How to register to vote, even if you’d rather hide under a rock until this election’s over

Monday night saw the first debate of the general election, and some pretty fundamental differences between candidates Donald Trump and Hillary Clinton were certainly amplified on stage. That being said, if either of their performances have moved you to want to rock the vote, or you’ve just decided to vote locally and ignore the presidential election, here’s how to register to vote.

Thanks to modern technology, the internet, and the power and prevalence of social media, it’s really not that hard, so no excuses, people. It’s 2016 and the hardest thing about registering to vote is quite literally choosing which website you want to register through, because there’s no shortage.

You could start by sending a direct message to the official @Gov Twitter account with your zip code and in turn receive the deadline to register in your state, along with a link to where you can conveniently register online by offering your name, address, and some identification information. Not a Twitter user? No problem — someone else has you covered. You could also register to vote through Instagram, Uber, Facebook, and Snapchat, or, you know, you could just hit up www.vote.gov, the old-fashioned way.
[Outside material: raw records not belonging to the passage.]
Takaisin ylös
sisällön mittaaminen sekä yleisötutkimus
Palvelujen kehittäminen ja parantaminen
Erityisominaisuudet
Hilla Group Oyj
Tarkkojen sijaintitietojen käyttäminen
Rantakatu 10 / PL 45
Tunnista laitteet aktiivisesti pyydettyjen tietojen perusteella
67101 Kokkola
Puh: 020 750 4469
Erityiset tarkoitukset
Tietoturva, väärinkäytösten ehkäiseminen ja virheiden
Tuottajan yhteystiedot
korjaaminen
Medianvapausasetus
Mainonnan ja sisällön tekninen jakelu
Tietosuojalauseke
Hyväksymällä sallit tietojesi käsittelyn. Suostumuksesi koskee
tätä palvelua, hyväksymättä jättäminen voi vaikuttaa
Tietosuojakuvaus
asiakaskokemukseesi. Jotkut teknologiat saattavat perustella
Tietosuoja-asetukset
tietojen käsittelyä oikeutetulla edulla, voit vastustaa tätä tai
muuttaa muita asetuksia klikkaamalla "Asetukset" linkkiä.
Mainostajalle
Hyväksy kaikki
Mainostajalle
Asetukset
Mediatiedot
You can also register via Rock the Vote, here.

Mashable reports that starting Tuesday, which happened to be National Voter Registration Day, Instagram will send users who are 18 and older sponsored posts on their newsfeeds with links that will redirect users to vote.usa.gov, where they can register online, through Sept. 30. Similarly, Snapchat ads will direct interested users toward links to register to vote online.

Uber users were sent emails on Tuesday with Google’s “how to vote” tool, and you could literally register to vote during the span of a car ride.
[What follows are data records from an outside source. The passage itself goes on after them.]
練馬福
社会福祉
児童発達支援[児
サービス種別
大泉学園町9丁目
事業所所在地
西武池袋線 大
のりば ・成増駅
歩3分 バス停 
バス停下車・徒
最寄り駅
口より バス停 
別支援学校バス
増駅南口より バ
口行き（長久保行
Your vote matters — it might not command the outcome of the election, but hundreds of thousands of people set on thinking their vote won’t make a difference certainly will.

Read up on all the different ballot measures your state is voting on, research your potential future senators and vote accordingly, and look long and hard at your choices for president and think about the direction you want America to go in, the SCOTUS justices you’d like to see on the bench these next few decades, and seize on your rights as a citizen in our democratic nation. Voting is empowering and important, and even if you go on to change your mind, registering to vote, now, certainly won’t hurt.